I was not close friends with Marje Hasler, but I admired
the life she lived, as I admire those other women of years
ago: Ruth and Sandy, Lala, Mary, Charlotte and Iris and
Joan, Glendora and Maggie. Sisters in the church,
and to me.
Today my parents and all but one sibling, and those of
my husband, are active and devout Mormons. He and
one of our children remain devout, and pray for my return
to the true church. To the ones I sent the boxes of preserves,
I am a covenant breaker, an apostate. I asked for
excommunication, and in the sense most important to them,
am no longer a member of the eternal family. Mormons
believe very few will go to hell. Their notion of
the afterlife is cheerful and generous. Just about
everyone will get some reward in heaven. No existential
dread here, no fear of loneliness or the abyss. But
because I have participated in temple rituals, their most
holy ceremonies, the ones who love me worry I may be in
danger of eternal darkness, cut off forever from life with
God and them in the Celestial Kingdom. Others watch
me closely at family gatherings, disapproving, expecting
signs of remorse and guilt, or an aimless, dissolute life.

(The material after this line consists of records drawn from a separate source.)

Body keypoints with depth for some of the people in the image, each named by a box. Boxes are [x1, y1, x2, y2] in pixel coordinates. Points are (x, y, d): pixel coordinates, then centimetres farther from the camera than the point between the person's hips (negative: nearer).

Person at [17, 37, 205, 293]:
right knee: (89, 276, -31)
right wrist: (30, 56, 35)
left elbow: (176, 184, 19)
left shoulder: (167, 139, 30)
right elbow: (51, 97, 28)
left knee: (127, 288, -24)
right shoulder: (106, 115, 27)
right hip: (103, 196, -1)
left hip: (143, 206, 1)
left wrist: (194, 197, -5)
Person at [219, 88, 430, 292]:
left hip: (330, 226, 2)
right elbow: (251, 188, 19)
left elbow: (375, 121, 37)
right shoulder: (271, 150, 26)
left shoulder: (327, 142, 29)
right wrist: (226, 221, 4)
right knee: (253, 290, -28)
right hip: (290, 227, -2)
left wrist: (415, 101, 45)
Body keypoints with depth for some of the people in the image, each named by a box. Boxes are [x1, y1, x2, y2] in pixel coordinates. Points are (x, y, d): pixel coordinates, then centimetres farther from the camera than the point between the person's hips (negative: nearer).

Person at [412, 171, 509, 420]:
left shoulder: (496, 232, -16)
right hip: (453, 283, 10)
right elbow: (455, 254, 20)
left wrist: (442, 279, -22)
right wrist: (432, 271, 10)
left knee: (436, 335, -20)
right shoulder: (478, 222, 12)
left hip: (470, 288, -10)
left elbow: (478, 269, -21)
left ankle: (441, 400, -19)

"The serpent beguiled me," says the Mormon Eve in their
scriptures, "and I did eat.... Were it not for our transgression
we never should have had seed, and never should have known
good and evil, the joy of our redemption, and the
eternal life which God giveth unto all the obedient." Mormons
do not believe in original sin. To them the fall
is a blessing, not a curse, life an opportunity to prove
oneself worthy. Salvation is a gift but exaltation
in the Celestial Kingdom is earned through obedience and
submission, sacrifice and hard work. For years
I struggled with the simplicity of their vision and the
generosity and compassion it produced. It is
bittersweet, but a relief to be free of it.
Another day I wrapped each jar in tissue and bubble wrap
and newspaper, admiring the globes of yellow-orange, dark
chunky red, soft brown, their harvest colors muted and
lovely, their heft satisfying in the palm. Their sweet,
unnecessary richness and sensuous associations pleased
me. Tomatoes were called love apples once. Some
say the fruit in the Garden was an apricot. I like
to think a peach, mythic genital symbol. I tucked
the jars in threes in assorted small boxes from Builders
Plumbing Supply for mailing, neatly taped and addressed
over pictures of flexible faucet connectors and pipe fittings.
Carrying the boxes to the car, I imagined my relatives
and the other good Mormons I have known, in the Celestial
Kingdom, their heaven lined with jars of bottled fruit
casting a pale, clear light on the faithful.